No statistical analysis was provided.

Another was NAC in pediatric trichotillomania:

Again, no statistical analysis.

However, when I plug the raw data into 1 Boring Old Man's table,  (see also DIY Study Evaluation) I get:

The trichotillomania study had a p value of 0.185, a Cohen's D effect size of 0.433, and a 95% CI of -0.202 to 1.068 (In case it's too hard to read). So there's no statistically significant difference.

The Alcohol study's data was weird, with no calculable p value, and negative Cohen's D's, so then I tried change in means, which was negative, and that got p=0.533; Cohen's D=0.190; CI (-0.403-0.782). I'm not sure if that's a legitimate calculation on my part.

Basically, the numbers are bad, and I only decided to include the spreadsheet as practice at evaluating a study.

So now I ask myself, "Would I prescribe or recommend NAC?" Based on this post, I'd have to say maybe. I'd probably stick to the conditions I listed above. Maybe I'd use it as an add-on for depressive symptoms in between bipolar episodes, or in unipolar depressed patients stable on medication but with some residual symptoms.
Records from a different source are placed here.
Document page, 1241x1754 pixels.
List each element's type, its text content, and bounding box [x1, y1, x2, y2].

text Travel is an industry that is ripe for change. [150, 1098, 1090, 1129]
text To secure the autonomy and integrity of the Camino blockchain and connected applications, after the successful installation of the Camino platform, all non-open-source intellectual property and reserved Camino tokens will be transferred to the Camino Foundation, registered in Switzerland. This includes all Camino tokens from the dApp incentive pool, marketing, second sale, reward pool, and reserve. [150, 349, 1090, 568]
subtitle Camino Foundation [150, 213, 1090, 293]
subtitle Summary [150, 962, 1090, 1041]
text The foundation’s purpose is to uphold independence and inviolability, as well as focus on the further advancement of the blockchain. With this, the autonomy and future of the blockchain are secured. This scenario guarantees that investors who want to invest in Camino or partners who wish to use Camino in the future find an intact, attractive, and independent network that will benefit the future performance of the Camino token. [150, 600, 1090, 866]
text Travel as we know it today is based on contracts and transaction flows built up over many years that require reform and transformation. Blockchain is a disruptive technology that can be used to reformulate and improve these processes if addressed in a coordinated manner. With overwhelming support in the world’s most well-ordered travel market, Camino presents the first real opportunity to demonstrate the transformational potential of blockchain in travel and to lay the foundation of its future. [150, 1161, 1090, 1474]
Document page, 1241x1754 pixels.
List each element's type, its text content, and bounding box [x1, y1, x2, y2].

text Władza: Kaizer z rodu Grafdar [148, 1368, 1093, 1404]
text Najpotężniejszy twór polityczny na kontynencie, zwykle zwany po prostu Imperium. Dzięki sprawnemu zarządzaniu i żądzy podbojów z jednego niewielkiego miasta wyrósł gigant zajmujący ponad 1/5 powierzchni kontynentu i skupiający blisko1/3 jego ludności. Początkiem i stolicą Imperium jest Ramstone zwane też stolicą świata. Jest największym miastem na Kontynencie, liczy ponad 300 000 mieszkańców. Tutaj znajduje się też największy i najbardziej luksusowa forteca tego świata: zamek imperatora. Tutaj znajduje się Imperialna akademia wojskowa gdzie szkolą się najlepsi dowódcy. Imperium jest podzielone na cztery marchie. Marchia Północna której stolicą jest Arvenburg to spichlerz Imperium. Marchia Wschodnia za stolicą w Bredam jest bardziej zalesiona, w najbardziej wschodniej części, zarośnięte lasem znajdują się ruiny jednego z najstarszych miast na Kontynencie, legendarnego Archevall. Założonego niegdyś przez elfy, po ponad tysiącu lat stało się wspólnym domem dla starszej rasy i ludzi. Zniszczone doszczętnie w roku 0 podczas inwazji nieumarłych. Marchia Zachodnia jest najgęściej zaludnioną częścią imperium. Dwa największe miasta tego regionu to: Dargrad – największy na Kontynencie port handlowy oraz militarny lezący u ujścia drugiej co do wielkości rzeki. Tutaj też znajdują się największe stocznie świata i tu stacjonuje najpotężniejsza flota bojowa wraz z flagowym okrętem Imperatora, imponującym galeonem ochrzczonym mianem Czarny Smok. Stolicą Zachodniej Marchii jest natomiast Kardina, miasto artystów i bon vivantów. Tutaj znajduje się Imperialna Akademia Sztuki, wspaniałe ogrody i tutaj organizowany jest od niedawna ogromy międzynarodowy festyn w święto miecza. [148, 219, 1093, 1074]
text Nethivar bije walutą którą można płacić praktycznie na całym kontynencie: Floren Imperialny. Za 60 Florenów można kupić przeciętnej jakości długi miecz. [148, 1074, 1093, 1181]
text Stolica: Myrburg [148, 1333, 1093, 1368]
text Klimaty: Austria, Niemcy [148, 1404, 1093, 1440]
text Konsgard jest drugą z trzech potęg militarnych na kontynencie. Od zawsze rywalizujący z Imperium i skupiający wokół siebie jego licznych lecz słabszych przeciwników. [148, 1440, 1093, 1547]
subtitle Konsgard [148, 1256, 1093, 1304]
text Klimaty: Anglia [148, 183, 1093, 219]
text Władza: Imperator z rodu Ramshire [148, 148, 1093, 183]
I might suggest it to patients trying to stop using cannabis or cocaine. I don't treat children, but I think if I did, I'd feel more comfortable prescribing NAC for irritability than risperdal. If I ever had a patient with trichotillomania, I'd be willing to try it. And maybe as an adjunct for anxiety or something in schizophrenia.

The bottom line is probably that it won't hurt, and it might help.